Shelves at a food pantry
Shelves at a food pantry

MILWAUKEE (WTAQ) - Now that you've saved the country from default, how about feeding your poor? 

That's what Wisconsin advocates for the hungry asked Congress Wednesday, when they pushed for a new five-year Farm Bill that includes funding for food programs. 

At a news conference in suburban Milwaukee, Sherri Tussler of the area's Hunger Task Force praised the last-minute congressional deal that ended the 16 day federal government shutdown.

She said it was great news, because food stamp recipients were running out of time to apply for their next monthly benefits. However, Tussler said the shutdown also delayed vital action on the Farm Bill -- which Congress failed to extend past September 30th amid a debate over how much to cut from the food stamp program. 
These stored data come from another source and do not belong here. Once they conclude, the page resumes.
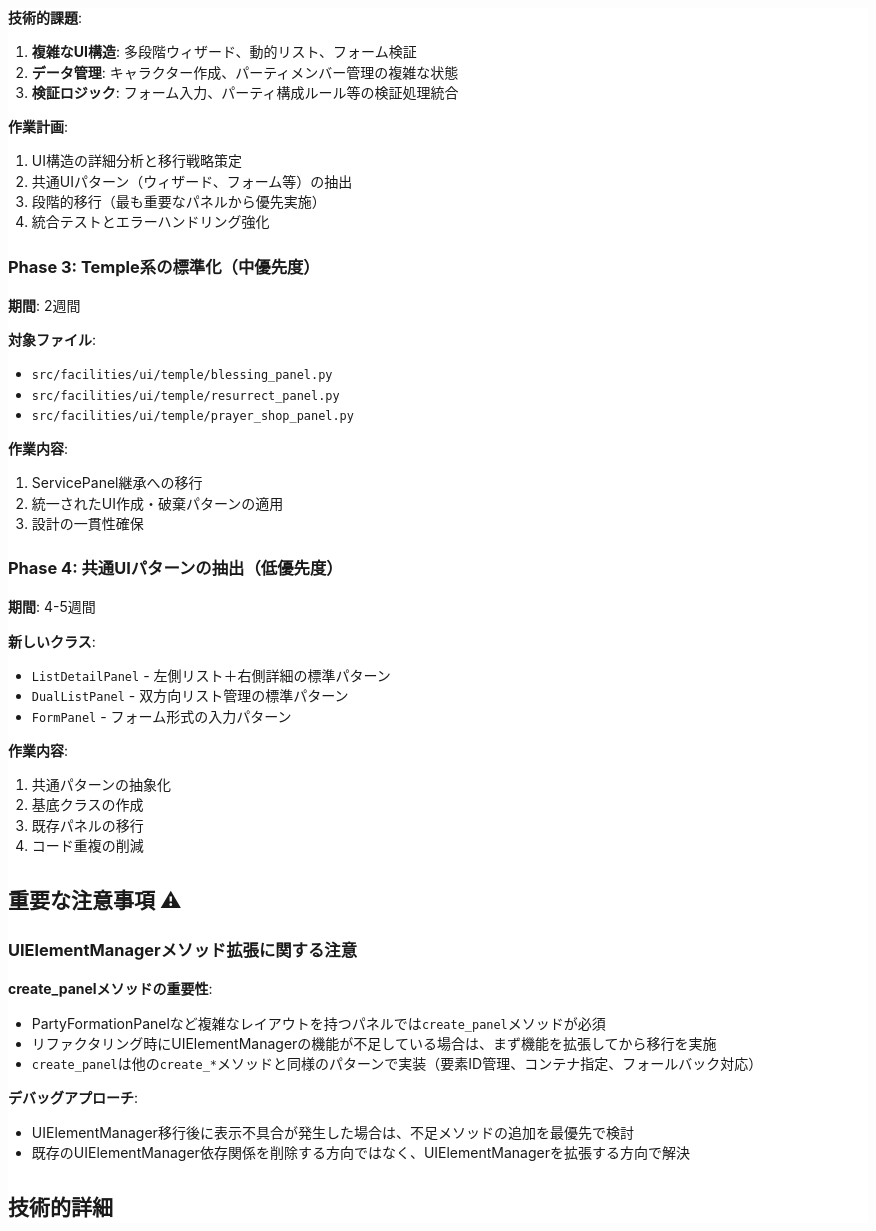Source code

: **技術的課題**:
1. **複雑なUI構造**: 多段階ウィザード、動的リスト、フォーム検証
2. **データ管理**: キャラクター作成、パーティメンバー管理の複雑な状態
3. **検証ロジック**: フォーム入力、パーティ構成ルール等の検証処理統合

**作業計画**:
1. UI構造の詳細分析と移行戦略策定
2. 共通UIパターン（ウィザード、フォーム等）の抽出
3. 段階的移行（最も重要なパネルから優先実施）
4. 統合テストとエラーハンドリング強化

### Phase 3: Temple系の標準化（中優先度）
**期間**: 2週間

**対象ファイル**:
- `src/facilities/ui/temple/blessing_panel.py`
- `src/facilities/ui/temple/resurrect_panel.py`
- `src/facilities/ui/temple/prayer_shop_panel.py`

**作業内容**:
1. ServicePanel継承への移行
2. 統一されたUI作成・破棄パターンの適用
3. 設計の一貫性確保

### Phase 4: 共通UIパターンの抽出（低優先度）
**期間**: 4-5週間

**新しいクラス**:
- `ListDetailPanel` - 左側リスト＋右側詳細の標準パターン
- `DualListPanel` - 双方向リスト管理の標準パターン
- `FormPanel` - フォーム形式の入力パターン

**作業内容**:
1. 共通パターンの抽象化
2. 基底クラスの作成
3. 既存パネルの移行
4. コード重複の削減

## 重要な注意事項 ⚠️

### UIElementManagerメソッド拡張に関する注意

**create_panelメソッドの重要性**:
- PartyFormationPanelなど複雑なレイアウトを持つパネルでは`create_panel`メソッドが必須
- リファクタリング時にUIElementManagerの機能が不足している場合は、まず機能を拡張してから移行を実施
- `create_panel`は他の`create_*`メソッドと同様のパターンで実装（要素ID管理、コンテナ指定、フォールバック対応）

**デバッグアプローチ**:
- UIElementManager移行後に表示不具合が発生した場合は、不足メソッドの追加を最優先で検討
- 既存のUIElementManager依存関係を削除する方向ではなく、UIElementManagerを拡張する方向で解決

## 技術的詳細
In the meantime, Audrey Wilson said her Milwaukee church pantry is scrambling to help those locked out from two nearby pantries that shut down. She said her facility almost collapsed from the sudden spike in demand. 

Roundy's Supermarkets donated $2,400 in food to keep her pantry going this month. Wilson said recipients have seen their benefits drop to as little as $16 a month -- only enough to give them bread, milk, and eggs. 

Freshman Assembly Democrat Katrina Shankland came down from Stevens Point to promote the cause. She said she spent a week on food stamps last summer -- and she only got $1.50 per meal, and could not afford most produce. 

In Shankland's words, "I basically had to eat carbs and subsist on that."